One interesting side-effect of the Hudson–Hell Gate dam was that the reservoir had raised the water level by ten feet, drowning thousands of homes and creating a scattering of tiny islands and hillocks around its shores; a sort of artificial Venice. There were a few hundred private homes still standing or newly built on these island hillocks. No. 666 Hell Gate was one of these privileged homes.

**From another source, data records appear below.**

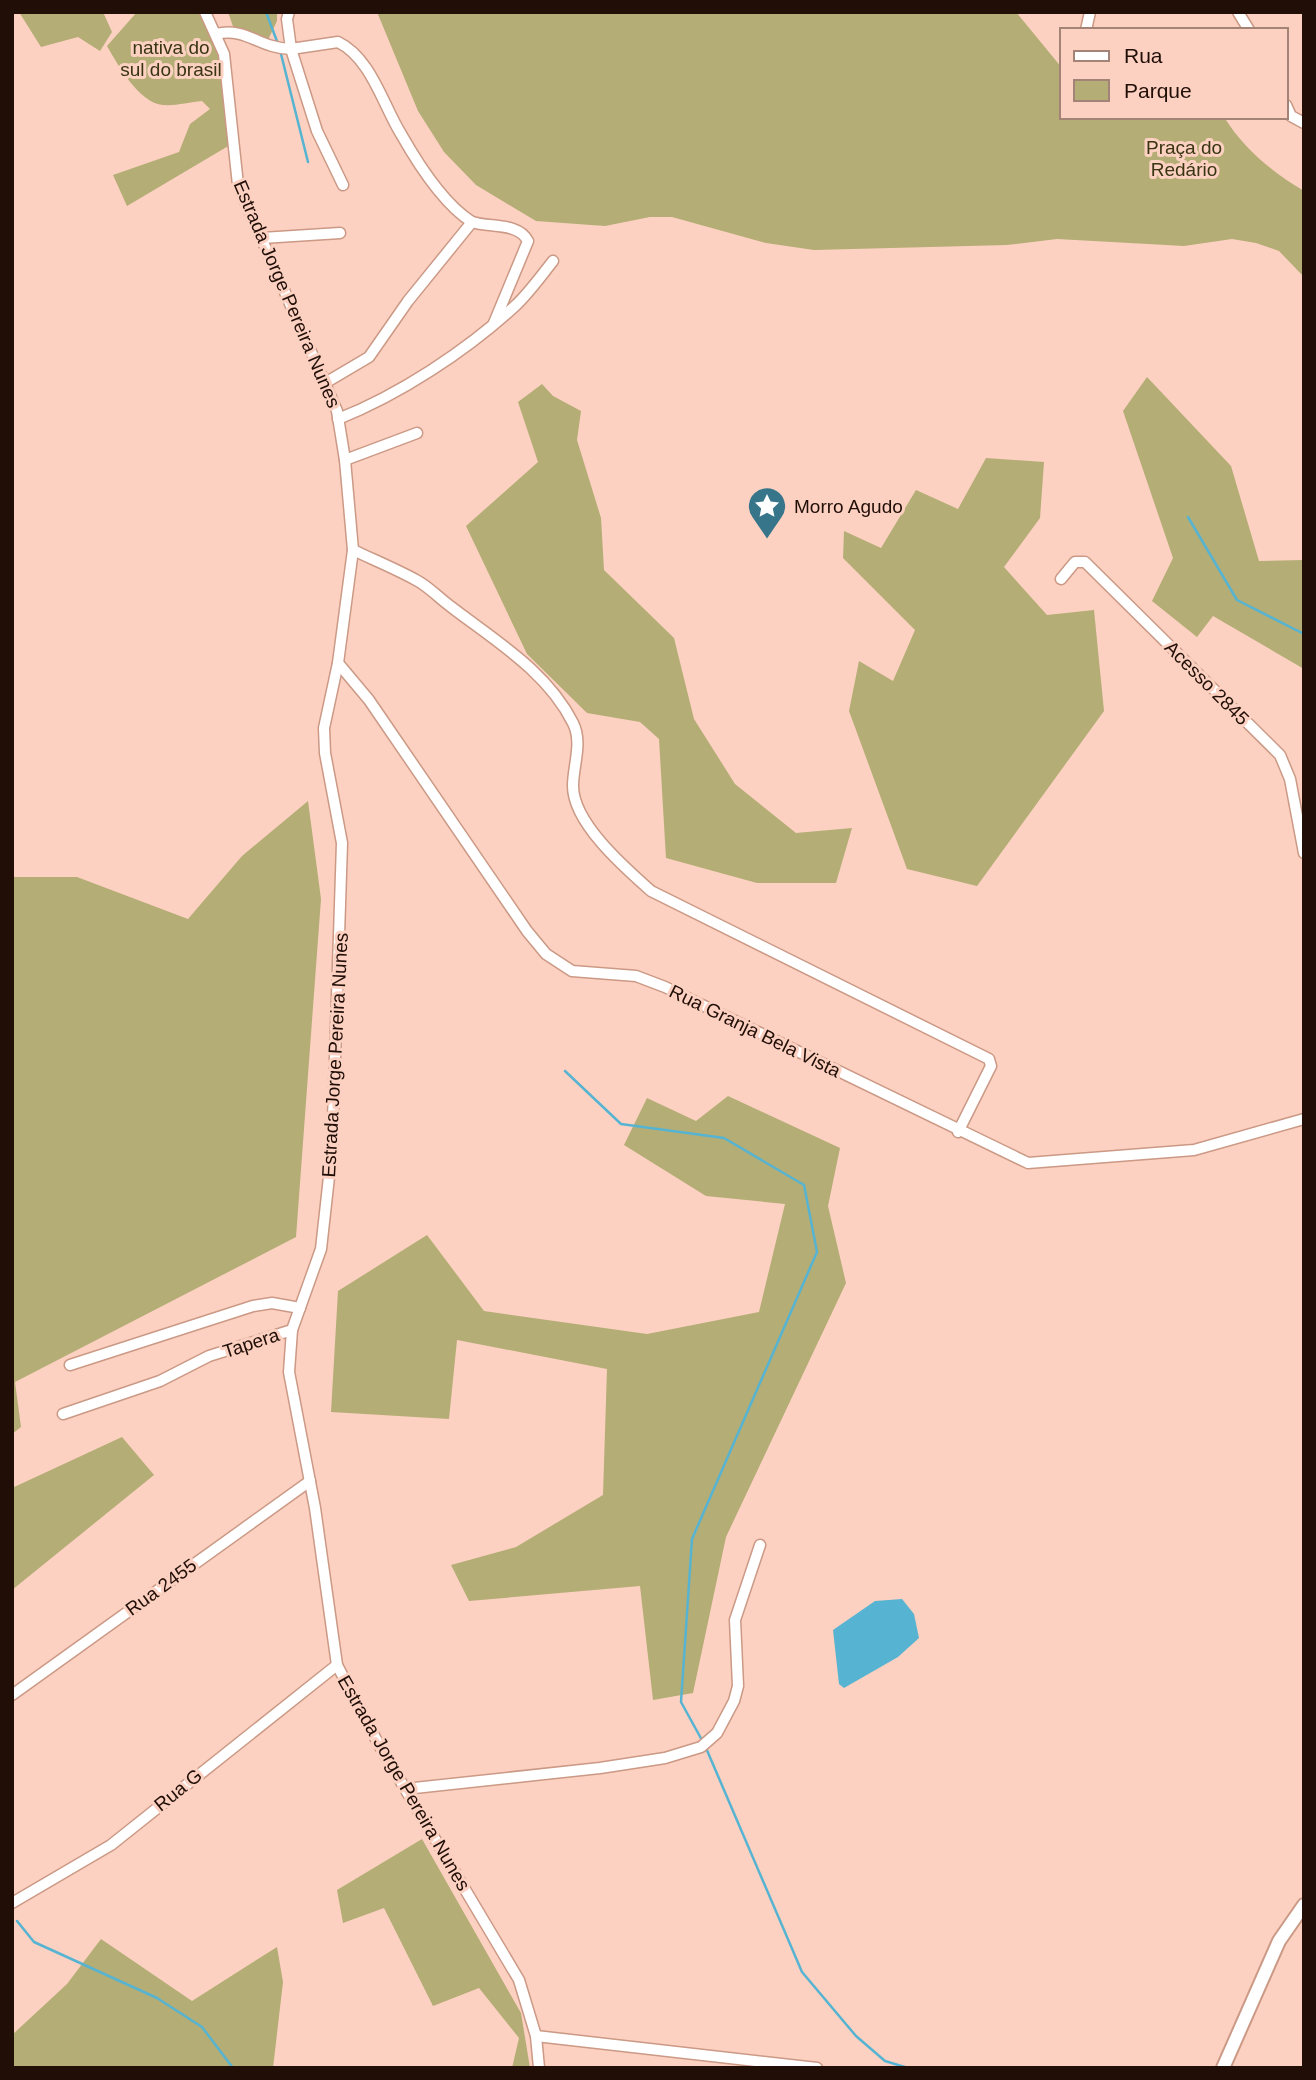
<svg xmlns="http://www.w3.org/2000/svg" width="1316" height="2080" font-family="Helvetica,sans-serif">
<rect width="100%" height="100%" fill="#fcd1c1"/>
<g fill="#b4ad75">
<polygon points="19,12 103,12 112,32 100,51 78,37 41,47"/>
<path d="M137,12h63c27,53 27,76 30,133l-103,61 -14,-31 66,-23 11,-28 20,-15 -8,-8c-12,1 -27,5 -39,4 -24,-2 -45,-40 -56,-59z"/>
<polygon points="228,12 277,12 277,21 267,42 235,32"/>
<path d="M377,12h639l46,56v49h162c20,32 48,55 80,74v86l-25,-26 -23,-8 -24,-4 -48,7 -127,-7 -50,6 -193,5 -48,-7 -94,-26h-22l-45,9 -69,-5 -60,-36 -32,-33 -26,-41z"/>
<polygon points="1147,377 1231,466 1259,561 1304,560 1304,669 1213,616 1197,637 1152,601 1173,558 1123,411"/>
<polygon points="542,384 553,396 581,411 577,440 601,518 604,570 674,638 694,719 735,784 796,833 852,828 836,883 757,883 666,858 659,739 640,722 587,713 527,654 466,526 538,462 518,402"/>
<polygon points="986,458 1044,462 1040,518 1004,567 1047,615 1094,610 1104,711 977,886 907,869 849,711 859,661 893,681 915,630 843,558 844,531 881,548 916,490 958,509"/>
<polygon points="308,801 321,899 296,1237 15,1382 21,1427 12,1434 12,877 77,877 188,919 242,856"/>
<polygon points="728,1096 840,1148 828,1206 846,1283 726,1537 693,1693 653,1700 640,1586 469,1601 451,1565 516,1547 603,1495 607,1369 457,1340 449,1419 331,1412 338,1291 427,1235 484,1311 647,1334 759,1312 785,1204 706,1196 624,1145 647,1098 696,1121"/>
<polygon points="122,1437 154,1475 12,1590 12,1488"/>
<polygon points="422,1839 521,2013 530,2068 512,2068 519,2038 479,1988 433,2006 384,1908 343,1923 337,1890"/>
<polygon points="101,1939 192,2001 277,1947 283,1982 273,2068 12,2068 12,2035 67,1984"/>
</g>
<polygon fill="#56b4d2" points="902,1599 914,1614 919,1638 898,1657 844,1688 839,1684 833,1630 875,1601"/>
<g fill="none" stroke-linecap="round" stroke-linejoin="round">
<g stroke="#56b4d2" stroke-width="2.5">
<polyline points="266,12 278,44"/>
<polyline points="280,50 308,162"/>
<polyline points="1188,517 1237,600 1304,634"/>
<polyline points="565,1071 621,1124 724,1138 804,1185 817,1252 692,1539 681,1702 703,1742"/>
<polyline points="706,1748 802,1972 856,2036 885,2061 908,2068"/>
<polyline points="17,1921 34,1942 157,1998 202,2027 233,2068"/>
</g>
<g stroke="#cb9985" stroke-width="13">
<g id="minor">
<polyline points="205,12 224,54 238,185 337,411 345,460 353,550 338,663 324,728 325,753 342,843 332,1150 321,1249 292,1330 289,1372 315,1508 337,1665 379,1745 519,1980 536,2036 539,2068"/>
<path d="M289,12l-2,7 4,30 47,-7c33,16 45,63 63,92 17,30 42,70 71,88"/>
<polyline points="1238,12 1249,30"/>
<polyline points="1086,30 1090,12"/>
<path d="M216,34c31,-7 42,14 75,15l26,82 26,54"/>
<polyline points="1286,105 1291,116 1304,123"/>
<polyline points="262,238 340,233"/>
<path d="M325,383l44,-26 39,-56 64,-79c18,6 46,0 56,19l-34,82"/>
<path d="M338,419c61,-24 128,-68 177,-113 14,-13 26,-30 38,-45"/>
<polyline points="345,460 417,433"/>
<path d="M353,550c21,10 43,19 63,30 12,6 23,18 34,26 44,34 97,65 123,117 10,20 0,42 0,63 0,37 52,82 78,105l338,168 2,7 -33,66"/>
<polyline points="1061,579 1075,562 1085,562 1280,755 1290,779 1304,853"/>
<polyline points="338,663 369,700 527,931 546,954 572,971 636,976 665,987 1028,1163 1194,1150 1304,1119"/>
<polyline points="70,1365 253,1306 272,1303 300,1308"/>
<polyline points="63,1414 160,1381 209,1356 292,1330"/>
<polyline points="12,1695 310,1481"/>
<polyline points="405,1789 600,1768 665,1758 701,1747 717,1733 734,1701 738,1686 735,1620 760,1545"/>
<polyline points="12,1903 111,1845 337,1665"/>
<polyline points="536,2036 817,2068"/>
</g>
</g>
<g stroke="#cb9985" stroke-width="16">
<polyline id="major" points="1223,2068 1279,1941 1304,1905"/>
</g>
<use href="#minor" stroke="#fff" stroke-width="10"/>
<use href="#major" stroke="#fff" stroke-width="12"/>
</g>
<defs>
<g id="sight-pin" transform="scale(2.0125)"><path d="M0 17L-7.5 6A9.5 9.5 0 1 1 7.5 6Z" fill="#37768a" stroke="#fcd1c1"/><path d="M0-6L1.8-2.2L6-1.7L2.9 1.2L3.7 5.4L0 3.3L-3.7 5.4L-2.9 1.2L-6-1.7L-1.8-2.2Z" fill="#fff"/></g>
</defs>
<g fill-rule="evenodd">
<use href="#sight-pin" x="767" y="506"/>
</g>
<g text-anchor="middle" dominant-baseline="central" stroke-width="6" stroke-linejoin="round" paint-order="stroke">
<g font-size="19" fill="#393513" stroke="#fcd1c1">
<text x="171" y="47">nativa do<tspan x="171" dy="22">sul do brasil</tspan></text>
<text x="1184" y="147">Praça do<tspan x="1184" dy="22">Redário</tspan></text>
</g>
<g font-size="19" fill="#200e07" stroke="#fcd1c1">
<text transform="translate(287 294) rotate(67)">Estrada Jorge Pereira Nunes</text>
<text transform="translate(1207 683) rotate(45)">Acesso 2845</text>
<text transform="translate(755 1031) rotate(26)">Rua Granja Bela Vista</text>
<text transform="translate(335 1055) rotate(-87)">Estrada Jorge Pereira Nunes</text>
<text transform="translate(251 1343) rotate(-18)">Tapera</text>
<text transform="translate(161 1587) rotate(-36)">Rua 2455</text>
<text transform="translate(404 1783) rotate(60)">Estrada Jorge Pereira Nunes</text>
<text transform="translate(178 1790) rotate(-39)">Rua G</text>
</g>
<g font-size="19" fill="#200e07" stroke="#fcd1c1" text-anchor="start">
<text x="794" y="506">Morro Agudo</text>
</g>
</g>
<rect width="1316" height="2080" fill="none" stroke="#200e07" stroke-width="28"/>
<rect x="1060" y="28" width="228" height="91" fill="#fcd1c1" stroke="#a48377" stroke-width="2"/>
<rect x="1074" y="51" width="35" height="10" fill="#ffffff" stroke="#a48377" stroke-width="2"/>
<text x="1124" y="63" font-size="21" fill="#200e07">Rua</text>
<rect x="1074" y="80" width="35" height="21" fill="#b4ad75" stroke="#a48377" stroke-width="2"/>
<text x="1124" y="98" font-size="21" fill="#200e07">Parque</text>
</svg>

It was no Venetian palazzo, but more of a stone fortress rather like a miniature castle with window-slits suitable for defending archers. As Shima sculled up to the landing pier he was impressed and oppressed by the implicit menace. Gretchen was, too.
“I can easily see our Golem-Hundred-Hander-Thing coming out of this place, Blaise.”
He nodded. “All it needs is a hunchback calling Burne ‘Master’ and bringing him the wrong brain.”
She smiled. “Pity it’s such a lovely day. There ought to be thunder and lightning.”